US Supreme Court Restricts Power of SEC to Seek Penalties Against ICOs

Initial coin offerings (ICOs) indicted by the U.S. Securities and Exchange Commission (SEC) may see a significant reduction in fines owed following a recent Supreme Court ruling.

Apex Court Caps SEC Disgorgement Ability

According to Bloomberg, the U.S. Supreme Court issued a ruling on Monday (June 22, 2020), placing a cap on the disgorgement sought by the SEC in fraud cases. As part of the court’s decision which came by way of an 8-to-1 majority, the Commission can no longer seek disgorgement above the net profits of the indicted party.

Apart from restricting disgorgement to the net profits, Justice Sonia Sotomayor writing for the apex court declared that the funds recouped by the Commission must be geared towards restitution of affected investors. For situations where such transfers to investors is not possible, the Supreme Court recommended that the funds be sent to the Treasury.

For the SEC, the Supreme Court’s decision is a win for the Commission despite the reduction in its disgorgement powers.
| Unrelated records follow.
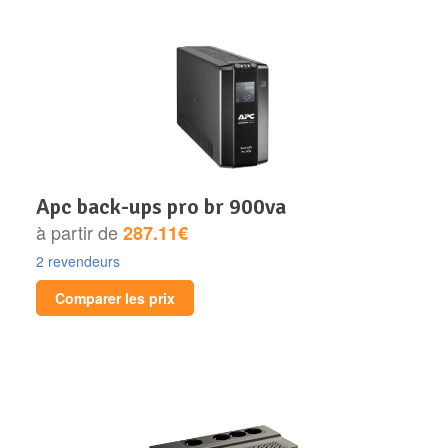
apc back-ups pro br 900va
à partir de
287.11€
2 revendeurs
Comparer les prix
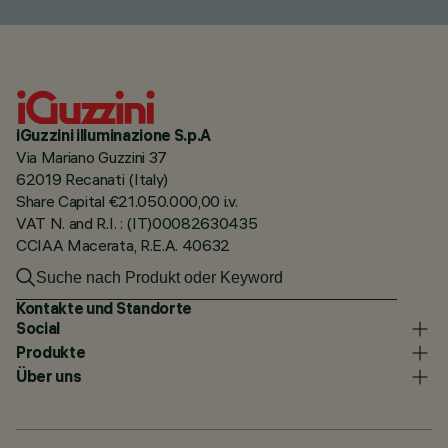
iGuzzini illuminazione S.p.A
Via Mariano Guzzini 37
62019 Recanati (Italy)
Share Capital €21.050.000,00 i.v.
VAT N. and R.I. : (IT)00082630435
CCIAA Macerata, R.E.A. 40632
Kontakte und Standorte
Social
Produkte
Über uns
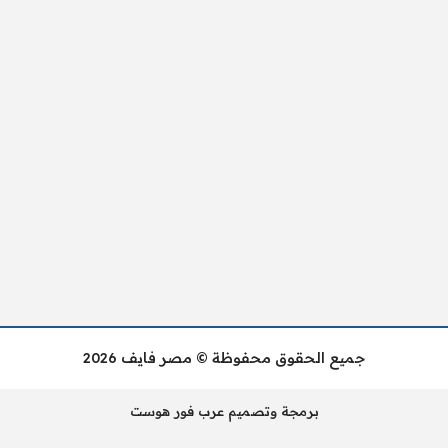
جميع الحقوق محفوظة © مصر فايف 2026
برمجة وتصميم عرب فور هوست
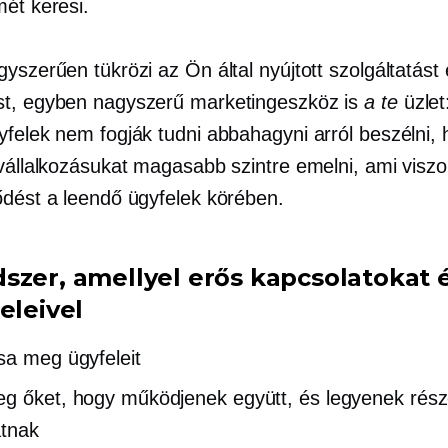
mét keresi.
yszerűen tükrözi az Ön által nyújtott szolgáltatást
t, egyben nagyszerű marketingeszköz is
a te
üzlet
yfelek nem fogják tudni abbahagyni arról beszélni,
vállalkozásukat magasabb szintre emelni, ami viszont
ődést a leendő ügyfelek körében.
szer, amellyel erős kapcsolatokat 
eleivel
sa meg ügyfeleit
g őket, hogy működjenek együtt, és legyenek rész
atnak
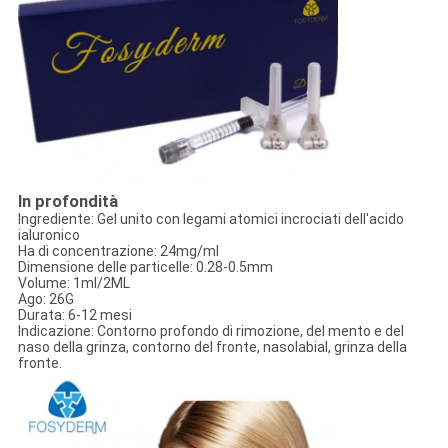
In profondità
Ingrediente: Gel unito con legami atomici incrociati dell'acido
ialuronico
Ha di concentrazione: 24mg/ml
Dimensione delle particelle: 0.28-0.5mm
Volume: 1ml/2ML
Ago: 26G
Durata: 6-12 mesi
Indicazione: Contorno profondo di rimozione, del mento e del
naso della grinza, contorno del fronte, nasolabial, grinza della
fronte.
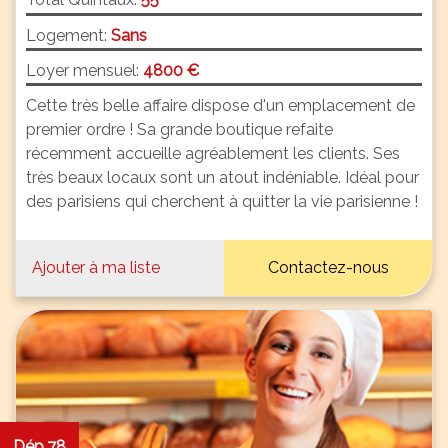
Logement:
Sans
Loyer mensuel:
4800 €
Cette très belle affaire dispose d'un emplacement de
premier ordre ! Sa grande boutique refaite
récemment accueille agréablement les clients. Ses
très beaux locaux sont un atout indéniable. Idéal pour
des parisiens qui cherchent à quitter la vie parisienne !
Ajouter à ma liste
Contactez-nous
Dép.78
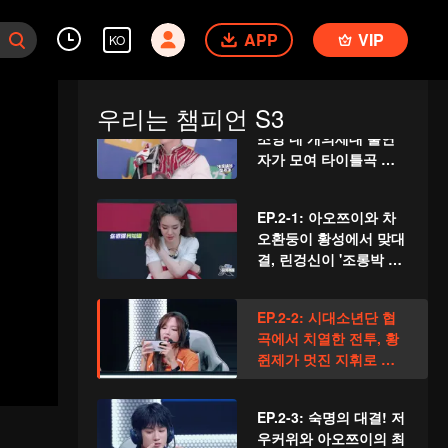
VIP
'복기하자' EP.2: '슈퍼
APP
걸' 출연 후 사업 변화를
VIP
KO
이야기하는 류신, 유명
해지기 싫다고?
우리는 챔피언 S3
VIP
'협곡의 꼴찌왕' EP.1: 창
조영 네 개의세대 출연
자가 모여 타이틀곡 춤
추기
EP.2-1: 아오쯔이와 차
오환둥이 황성에서 맞대
결, 린겅신이 '조롱박 아
이들이 할아버지 구하
기'를 선보이다
EP.2-2: 시대소년단 협
곡에서 치열한 전투, 황
쥔제가 멋진 지휘로 팀
을 이끌다
EP.2-3: 숙명의 대결! 저
우커위와 아오쯔이의 최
Some pundits say the ruling is preferable to the total eradication of the SEC’s ability to seek such fines and penalties.

The Supreme Court’s ruling could impact some crypto projects in the U.S. that already have pending cases or are currently under SEC investigation. Since 2017, the Commission has been going after ICOs describing them as unlicensed security token sales.

Commission Unrelenting in ICO Enforcement Efforts

The botched Telegram token sale event is perhaps one of the biggest victories for the SEC in its ICO enforcement activities. Despite carrying out one of the highest-earning ICOs, Telegram has been unable to move forward with its planned TON blockchain launch.

As reported by CryptoPotato on several occasions, the SEC has brought charges against several 2017-era ICOs. Even celebrities and other public figures have not escaped the SEC ICO enforcement net with the likes of Grammy Award-winning music producer DJ Khaled and boxing champion Floyd Mayweather getting into trouble with the Commission.

The SEC’s characterization of ICO tokens as securities might change if Congress passes the Token Taxonomy Act. This piece of legislation seeks to protect cryptos from securities laws while establishing a ‘de minimis’ tax exemption for profits on cryptocurrency trading below a certain limit.

The Cryptocurrency Act of 2020, another crypto-related bill before Congress aims to provide a framework for classifying digital assets while delineating the responsibilities of Federal regulatory agencies regarding cryptocurrencies.